Peter goes on trial for his actions, of course, and his defense attorney strives to make it look like Peter was defending himself against bullying, much like women in abusive relationships defend themselves against their partners. It’s a good attempt, in my opinion, from a legal point of view, especially because the attorney brings up the school’s lack of bullying policy and the lack of teacher intervention upon witnessing what students did to Peter. But the attorney’s efforts fail due to one thing: Peter wanted to kill these people. The attack was premeditated, planned to the last second, and for that Peter ultimately ***SPOILER ALERT*** gets convicted to life in prison. (Actually, the real spoiler is when Josie goes up on the witness stand on behalf of Peter and confesses something I figured out almost instantly at the beginning of the book. But I won’t give that part away.)
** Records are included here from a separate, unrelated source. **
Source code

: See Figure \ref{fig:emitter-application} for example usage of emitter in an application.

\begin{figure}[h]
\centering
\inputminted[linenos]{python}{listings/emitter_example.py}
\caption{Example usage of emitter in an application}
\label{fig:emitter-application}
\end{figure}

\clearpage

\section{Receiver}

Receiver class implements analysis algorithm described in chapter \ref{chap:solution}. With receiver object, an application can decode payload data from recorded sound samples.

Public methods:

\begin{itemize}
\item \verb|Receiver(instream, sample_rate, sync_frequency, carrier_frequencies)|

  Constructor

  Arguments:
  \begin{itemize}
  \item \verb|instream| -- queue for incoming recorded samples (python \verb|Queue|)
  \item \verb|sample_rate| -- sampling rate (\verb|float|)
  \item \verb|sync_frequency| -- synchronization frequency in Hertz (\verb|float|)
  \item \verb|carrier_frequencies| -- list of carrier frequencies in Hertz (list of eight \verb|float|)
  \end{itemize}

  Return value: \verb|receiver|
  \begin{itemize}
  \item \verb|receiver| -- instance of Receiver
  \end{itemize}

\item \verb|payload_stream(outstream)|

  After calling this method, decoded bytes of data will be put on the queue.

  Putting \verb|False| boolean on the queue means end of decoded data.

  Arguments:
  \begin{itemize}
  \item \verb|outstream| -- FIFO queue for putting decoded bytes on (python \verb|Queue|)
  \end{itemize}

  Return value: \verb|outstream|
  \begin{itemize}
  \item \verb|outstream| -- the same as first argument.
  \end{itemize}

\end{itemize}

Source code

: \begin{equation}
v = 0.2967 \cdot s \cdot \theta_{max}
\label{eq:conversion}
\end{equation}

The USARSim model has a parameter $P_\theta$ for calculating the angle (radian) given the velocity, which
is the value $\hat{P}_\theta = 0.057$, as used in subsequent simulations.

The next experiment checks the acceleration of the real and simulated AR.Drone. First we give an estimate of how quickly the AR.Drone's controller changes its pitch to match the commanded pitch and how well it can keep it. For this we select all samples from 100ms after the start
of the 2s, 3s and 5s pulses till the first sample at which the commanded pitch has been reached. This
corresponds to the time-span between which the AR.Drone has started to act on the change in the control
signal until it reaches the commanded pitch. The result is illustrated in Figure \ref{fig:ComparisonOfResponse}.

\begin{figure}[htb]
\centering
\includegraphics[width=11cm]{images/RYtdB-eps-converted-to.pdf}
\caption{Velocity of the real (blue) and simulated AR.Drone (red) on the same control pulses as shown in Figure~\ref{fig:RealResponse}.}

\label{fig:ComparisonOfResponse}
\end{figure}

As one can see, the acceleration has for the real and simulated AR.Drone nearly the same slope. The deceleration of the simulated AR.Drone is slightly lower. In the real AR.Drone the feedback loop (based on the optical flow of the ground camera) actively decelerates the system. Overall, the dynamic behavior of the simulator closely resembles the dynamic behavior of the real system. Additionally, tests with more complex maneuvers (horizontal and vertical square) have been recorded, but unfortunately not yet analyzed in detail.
When I said “The following synopsis is told in chronological order…”, I meant the book started with Peter shooting up the school and then filled in all the background information, each chapter alternating from present day to the years and months leading up to the shooting. If the story were told any other way, I do not think the reader would feel so much empathy for Peter, but this format gives a great deal of insight into what makes him (understandably) lose it. Please don’t misinterpret what I’m saying, though; Peter (or real people he was based on) should not have brought guns into a school and harmed students and teachers. On that I am clear. But the treatment of this boy by his classmates from day one of kindergarten — that’s 5 years old, people — is so devastatingly awful, so nauseating, it would drive anyone to a deeply depressed and tormented state of mind. It would not drive anyone to commit a crime, but it would certainly make you feel pretty hopeless. Again, Peter (and others in real life) was wrong, morally and legally. But were his classmates right?